──────── Selected passage
- Chad (green), Central African Republic (blue) and Sudan (orange)
- Date: 12 March 2010
- Meeting no.: 6,283
- Code: S/RES/1913 (Document)
- Voting summary: 15 voted for; None voted against; None abstained;
- Result: Adopted

Security Council composition
- Permanent members: China; France; Russia; United Kingdom; United States;
- Non-permanent members: Austria; Bosnia–Herzegovina; Brazil; Gabon; Japan; Lebanon; Mexico; Nigeria; Turkey; Uganda;

= United Nations Security Council Resolution 1913 =

United Nations Security Council Resolution 1913, adopted unanimously on March 12, 2010, after recalling resolutions 1769 (2007), 1778 (2007), 1834 (2008) and 1861 (2009), the Council noted that the situation in the region of Darfur, Sudan and Chad and the Central African Republic constituted a threat to international peace and security, and therefore extended the mandate of the United Nations Mission in the Central African Republic and Chad (MINURCAT) for a further two months, until May 15, 2010.
────────────────
### What the task requires
Condense the paragraph in the article on Security Council Resolution 1913 above that begins "United Nations Security Council Resolution 1913, adopted unanimously" into a short bulleted list that keeps its main facts.
──────── Extracted material
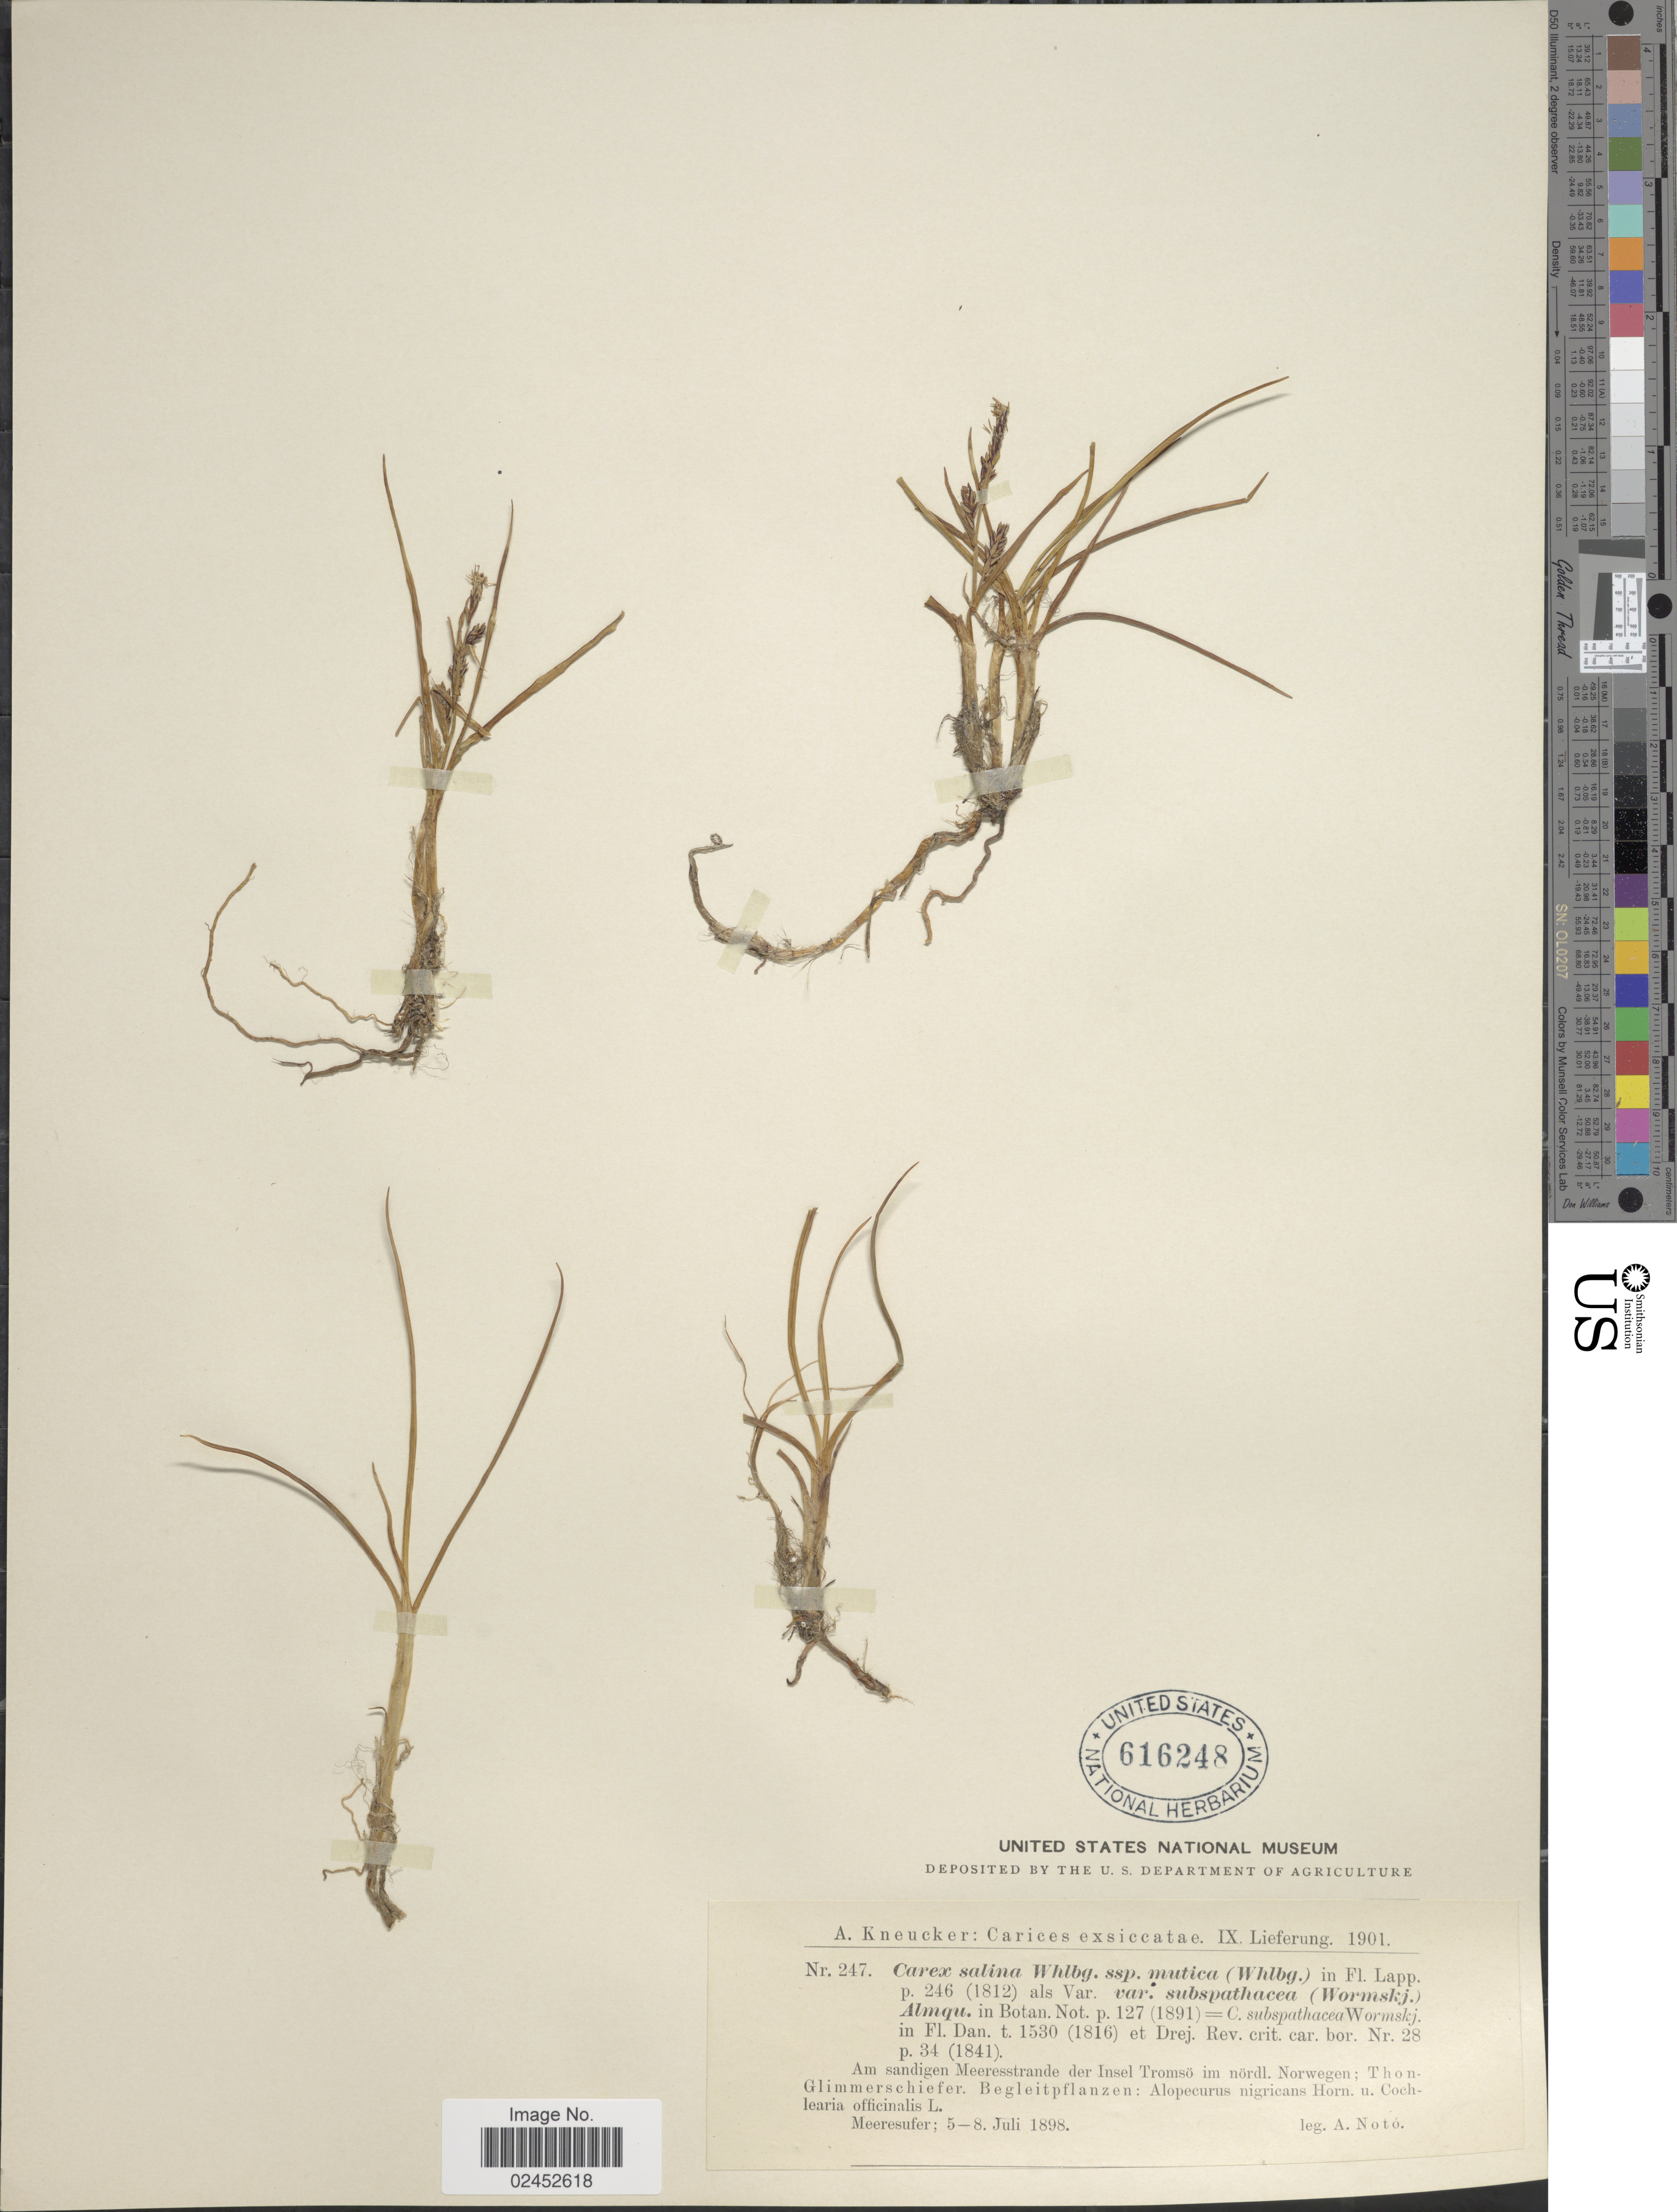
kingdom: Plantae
────────────────
──────── Extracted material
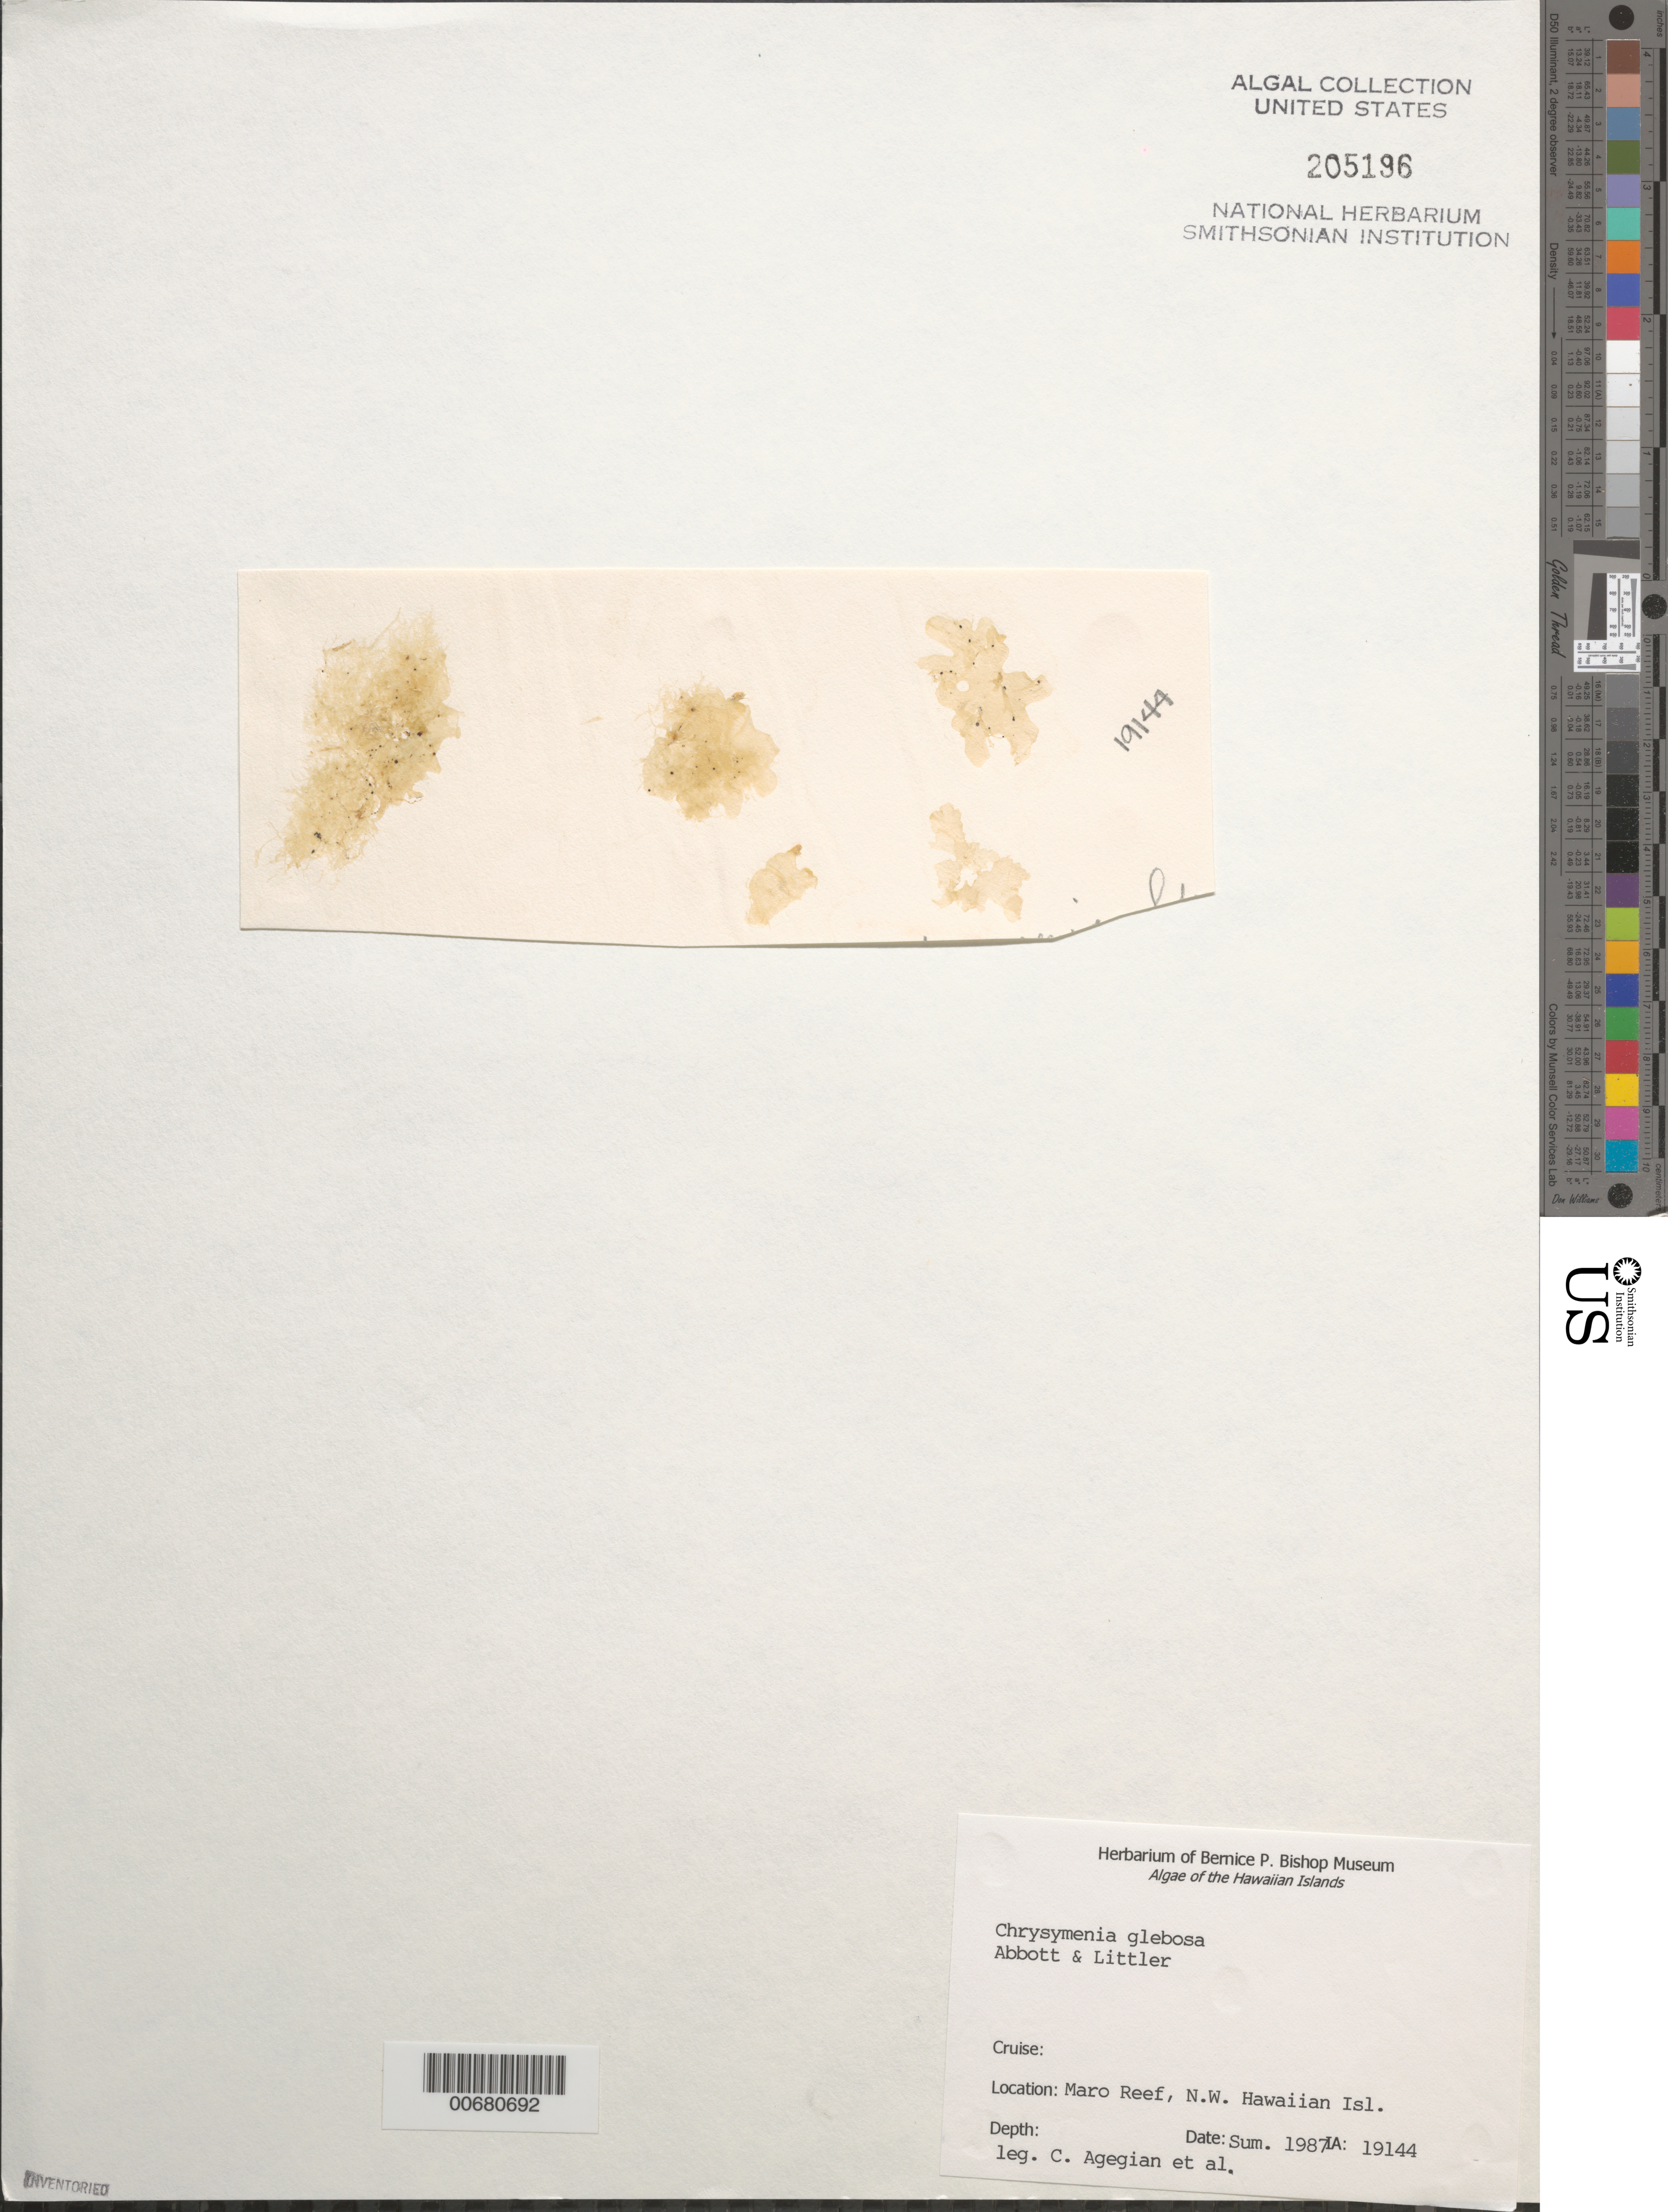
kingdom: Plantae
────────────────
### Task solution
- Adopted unanimously on March 12, 2010
- Recalled resolutions 1769 (2007), 1778 (2007), 1834 (2008) and 1861 (2009)
- Noted that the situation in the region of Darfur, Sudan and Chad and the Central African Republic was a threat to international peace and security
- Extended the mandate of the United Nations Mission in the Central African Republic and Chad (MINURCAT) by two months, until May 15, 2010